A turbojet generally includes a fan, one or more compressor stages, for example a low pressure compressor and a high pressure compressor, a combustion chamber, one or more turbine stages, for example a high pressure turbine and a low pressure turbine, and an ejection nozzle. In the combustion chamber, compressed fuel is injected and burned with the compressed air originating from the compressors. Each compressor is integral in rotation with a turbine, to which it is connected by a shaft, thus forming a high pressure body and a low pressure body.
The combustion chamber is supplied with fuel by a fuel injection circuit including a fuel pump including a low pressure stage and a high pressure stage.

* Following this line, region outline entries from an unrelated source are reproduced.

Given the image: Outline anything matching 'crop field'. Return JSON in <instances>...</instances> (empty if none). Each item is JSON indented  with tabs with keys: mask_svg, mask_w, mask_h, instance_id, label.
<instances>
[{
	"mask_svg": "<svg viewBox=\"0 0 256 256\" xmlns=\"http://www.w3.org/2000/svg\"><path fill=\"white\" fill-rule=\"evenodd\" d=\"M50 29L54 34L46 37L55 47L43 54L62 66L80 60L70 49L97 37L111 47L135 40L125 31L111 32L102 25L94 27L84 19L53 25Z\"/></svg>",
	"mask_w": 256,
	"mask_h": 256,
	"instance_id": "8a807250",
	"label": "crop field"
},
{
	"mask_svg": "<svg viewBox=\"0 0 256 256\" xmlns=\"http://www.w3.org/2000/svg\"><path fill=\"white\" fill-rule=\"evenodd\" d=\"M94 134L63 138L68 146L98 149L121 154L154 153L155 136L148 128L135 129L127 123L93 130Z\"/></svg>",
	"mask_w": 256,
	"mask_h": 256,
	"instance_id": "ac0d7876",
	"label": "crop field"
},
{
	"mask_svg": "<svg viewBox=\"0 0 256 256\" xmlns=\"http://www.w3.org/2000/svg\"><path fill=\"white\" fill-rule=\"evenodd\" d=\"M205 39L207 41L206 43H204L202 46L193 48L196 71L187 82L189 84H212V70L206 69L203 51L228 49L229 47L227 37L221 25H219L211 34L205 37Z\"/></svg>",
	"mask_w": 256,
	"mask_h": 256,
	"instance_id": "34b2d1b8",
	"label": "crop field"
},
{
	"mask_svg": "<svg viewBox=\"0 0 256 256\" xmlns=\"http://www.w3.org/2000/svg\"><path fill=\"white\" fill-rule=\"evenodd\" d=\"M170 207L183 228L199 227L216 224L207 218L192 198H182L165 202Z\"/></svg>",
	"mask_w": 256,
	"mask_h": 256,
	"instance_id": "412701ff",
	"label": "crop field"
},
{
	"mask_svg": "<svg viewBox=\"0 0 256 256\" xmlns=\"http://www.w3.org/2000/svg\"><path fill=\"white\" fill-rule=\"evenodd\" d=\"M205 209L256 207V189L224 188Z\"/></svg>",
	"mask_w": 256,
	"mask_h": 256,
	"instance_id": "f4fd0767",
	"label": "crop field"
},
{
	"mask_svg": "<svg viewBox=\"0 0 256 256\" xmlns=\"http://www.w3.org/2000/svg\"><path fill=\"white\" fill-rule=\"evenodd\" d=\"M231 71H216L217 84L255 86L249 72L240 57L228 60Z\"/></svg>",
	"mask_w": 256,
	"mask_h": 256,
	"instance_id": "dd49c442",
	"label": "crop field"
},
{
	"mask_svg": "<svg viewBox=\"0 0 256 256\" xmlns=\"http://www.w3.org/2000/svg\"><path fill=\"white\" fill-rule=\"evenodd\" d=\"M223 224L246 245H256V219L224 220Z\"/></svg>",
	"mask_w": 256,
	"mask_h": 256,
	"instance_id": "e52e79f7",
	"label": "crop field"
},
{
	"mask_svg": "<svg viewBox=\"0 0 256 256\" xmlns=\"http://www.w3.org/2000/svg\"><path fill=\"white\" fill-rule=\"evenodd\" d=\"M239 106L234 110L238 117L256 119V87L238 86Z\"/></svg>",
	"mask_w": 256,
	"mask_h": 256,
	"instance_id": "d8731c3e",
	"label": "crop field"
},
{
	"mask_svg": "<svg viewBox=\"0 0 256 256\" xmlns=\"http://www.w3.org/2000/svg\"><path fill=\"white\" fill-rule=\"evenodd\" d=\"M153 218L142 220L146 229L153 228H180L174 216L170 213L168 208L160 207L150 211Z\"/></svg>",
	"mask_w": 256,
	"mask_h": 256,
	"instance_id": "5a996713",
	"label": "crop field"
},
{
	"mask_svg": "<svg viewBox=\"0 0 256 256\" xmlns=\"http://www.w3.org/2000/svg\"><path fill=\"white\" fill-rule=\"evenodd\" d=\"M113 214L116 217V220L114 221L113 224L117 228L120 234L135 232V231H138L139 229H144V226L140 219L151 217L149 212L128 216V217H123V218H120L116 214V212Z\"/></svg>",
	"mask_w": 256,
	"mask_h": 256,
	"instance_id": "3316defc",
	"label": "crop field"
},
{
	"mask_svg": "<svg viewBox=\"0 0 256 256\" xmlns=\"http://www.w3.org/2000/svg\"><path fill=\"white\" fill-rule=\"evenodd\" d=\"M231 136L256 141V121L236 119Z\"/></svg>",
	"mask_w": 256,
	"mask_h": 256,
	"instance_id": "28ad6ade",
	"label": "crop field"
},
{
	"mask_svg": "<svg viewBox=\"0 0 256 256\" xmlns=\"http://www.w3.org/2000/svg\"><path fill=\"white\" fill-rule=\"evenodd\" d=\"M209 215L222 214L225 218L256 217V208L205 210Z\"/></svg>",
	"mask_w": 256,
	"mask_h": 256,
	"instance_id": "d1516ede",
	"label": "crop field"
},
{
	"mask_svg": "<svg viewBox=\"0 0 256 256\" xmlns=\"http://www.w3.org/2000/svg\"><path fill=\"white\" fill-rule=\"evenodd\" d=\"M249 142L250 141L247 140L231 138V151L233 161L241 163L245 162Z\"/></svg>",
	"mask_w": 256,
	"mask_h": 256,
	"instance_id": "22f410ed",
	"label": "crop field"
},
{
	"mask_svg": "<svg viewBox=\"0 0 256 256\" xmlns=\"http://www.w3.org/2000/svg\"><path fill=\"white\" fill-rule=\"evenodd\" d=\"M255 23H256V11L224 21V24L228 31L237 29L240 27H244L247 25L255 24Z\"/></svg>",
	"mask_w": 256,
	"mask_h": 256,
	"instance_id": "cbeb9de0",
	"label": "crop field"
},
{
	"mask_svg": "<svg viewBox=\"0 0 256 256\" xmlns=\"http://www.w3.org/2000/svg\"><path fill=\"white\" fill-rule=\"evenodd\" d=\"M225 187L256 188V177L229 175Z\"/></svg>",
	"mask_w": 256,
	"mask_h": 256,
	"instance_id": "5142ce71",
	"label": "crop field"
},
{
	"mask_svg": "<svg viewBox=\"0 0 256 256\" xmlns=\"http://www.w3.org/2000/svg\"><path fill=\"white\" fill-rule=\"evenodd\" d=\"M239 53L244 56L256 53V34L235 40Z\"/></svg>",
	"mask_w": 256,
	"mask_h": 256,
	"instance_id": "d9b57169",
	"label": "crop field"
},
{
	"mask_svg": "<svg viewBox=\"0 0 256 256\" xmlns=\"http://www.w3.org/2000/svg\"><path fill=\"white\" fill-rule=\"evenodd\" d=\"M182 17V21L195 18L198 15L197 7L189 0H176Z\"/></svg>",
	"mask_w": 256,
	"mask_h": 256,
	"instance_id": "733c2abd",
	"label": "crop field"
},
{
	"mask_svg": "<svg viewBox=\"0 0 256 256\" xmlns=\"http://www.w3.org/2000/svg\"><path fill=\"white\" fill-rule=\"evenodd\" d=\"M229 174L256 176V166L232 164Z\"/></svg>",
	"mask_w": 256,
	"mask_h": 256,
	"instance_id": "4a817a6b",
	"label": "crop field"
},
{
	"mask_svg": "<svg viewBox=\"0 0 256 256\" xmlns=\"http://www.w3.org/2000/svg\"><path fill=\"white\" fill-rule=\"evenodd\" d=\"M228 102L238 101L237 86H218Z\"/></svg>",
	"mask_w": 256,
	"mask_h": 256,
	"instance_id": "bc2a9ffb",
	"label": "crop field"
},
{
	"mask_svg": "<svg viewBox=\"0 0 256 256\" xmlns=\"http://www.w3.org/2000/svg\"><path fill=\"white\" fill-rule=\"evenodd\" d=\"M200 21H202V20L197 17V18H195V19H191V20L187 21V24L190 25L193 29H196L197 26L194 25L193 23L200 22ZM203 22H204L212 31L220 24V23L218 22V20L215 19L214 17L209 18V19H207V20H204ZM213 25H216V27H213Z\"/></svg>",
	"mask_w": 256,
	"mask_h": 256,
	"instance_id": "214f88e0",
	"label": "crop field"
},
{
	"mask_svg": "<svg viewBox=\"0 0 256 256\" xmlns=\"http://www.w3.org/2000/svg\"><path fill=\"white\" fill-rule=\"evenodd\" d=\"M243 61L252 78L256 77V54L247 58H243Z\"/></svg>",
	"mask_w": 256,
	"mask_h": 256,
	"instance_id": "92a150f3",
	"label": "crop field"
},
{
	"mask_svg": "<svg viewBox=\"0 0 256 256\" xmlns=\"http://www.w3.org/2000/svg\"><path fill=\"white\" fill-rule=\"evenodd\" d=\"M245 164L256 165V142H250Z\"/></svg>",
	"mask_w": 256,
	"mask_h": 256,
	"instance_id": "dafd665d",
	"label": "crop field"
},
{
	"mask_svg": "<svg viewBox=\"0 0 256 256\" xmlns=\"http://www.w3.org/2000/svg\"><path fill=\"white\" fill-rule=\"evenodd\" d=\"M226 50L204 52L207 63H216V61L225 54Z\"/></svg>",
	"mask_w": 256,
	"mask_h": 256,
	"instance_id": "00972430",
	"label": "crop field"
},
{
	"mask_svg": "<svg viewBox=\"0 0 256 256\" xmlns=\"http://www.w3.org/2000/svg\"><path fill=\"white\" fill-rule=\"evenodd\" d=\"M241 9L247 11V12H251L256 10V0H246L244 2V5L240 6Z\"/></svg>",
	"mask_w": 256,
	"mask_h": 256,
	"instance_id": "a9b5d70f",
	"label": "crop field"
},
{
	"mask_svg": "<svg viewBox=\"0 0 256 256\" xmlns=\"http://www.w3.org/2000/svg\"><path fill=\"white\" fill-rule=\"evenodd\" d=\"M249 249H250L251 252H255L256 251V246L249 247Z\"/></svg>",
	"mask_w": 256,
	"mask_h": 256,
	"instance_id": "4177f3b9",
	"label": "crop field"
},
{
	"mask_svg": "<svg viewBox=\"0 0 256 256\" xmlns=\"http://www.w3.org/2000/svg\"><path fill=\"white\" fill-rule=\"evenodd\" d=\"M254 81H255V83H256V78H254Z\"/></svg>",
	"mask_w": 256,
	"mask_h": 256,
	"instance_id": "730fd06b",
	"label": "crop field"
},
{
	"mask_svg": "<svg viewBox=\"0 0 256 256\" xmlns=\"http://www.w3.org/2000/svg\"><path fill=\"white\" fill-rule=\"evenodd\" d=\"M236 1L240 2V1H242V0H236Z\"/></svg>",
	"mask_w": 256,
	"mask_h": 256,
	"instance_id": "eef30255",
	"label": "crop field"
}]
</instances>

The concepts of low and high pressure of the fuel pumps are totally non-correlated with the concepts of low and high pressure of the bodies of the turbojet, concerning the pressure of different fluids; by convention, and to simplify the description, the acronym “HP” will be used for “high pressure” in the following description, and the acronym “LP” for “low pressure”, both for the bodies of the turbojet or their elements and for the fuel pumps.
The HP stage of the fuel pump receives, in normal operation, a sufficient pressure at its inlet in order to function. The pressure at the inlet of the HP stage is guaranteed by the LP stage of the pump. The role of the HP stage is to deliver a flow of fuel which is sufficient to supply the combustion chamber and the variable geometries of the complete fuel system. The fuel pump also includes a pressure relief valve allowing the flow leaving the HP stage to be recirculated towards the inlet of the HP stage when the difference in pressure between the inlet and the outlet of the HP stage is too great. This pressure relief valve is generally an internal component of the fuel pump which connects the inlet to the outlet of the HP stage. This pressure relief valve is generally in closed position, but if the difference in pressure between the inlet and the outlet of the HP stage is too great, it opens so as to prevent damaging the HP stage. The pressure relief valve therefore opens more or less as a function of the difference in pressure between the inlet and the outlet of the HP stage. This pressure relief valve is therefore essential.
However, in the case of pollution, of cold, or in the case of rapid opening of the pressure relief valve, the latter can remain locked in the open position, which results in a total or partial recirculation of fuel and prevents the injection of fuel in the combustion chamber and the supplying of the variable geometries of the system. The normal functioning of the system is therefore no longer assured. However, currently, no detection device of a breakdown of the relief valve is provided in turbomachines. Also, in the case of a breakdown of the motor, due to a failure of the pressure relief valve, the maintenance teams have to dismantle all the equipment and test it so as to be able to identify the origin of the breakdown. The maintenance teams have to, in particular, dismantle the fuel pump and inspect it. This operation is long and complicated, and it can prove to be useless in the case where the breakdown of the motor is not due to a breakdown of the pressure relief valve.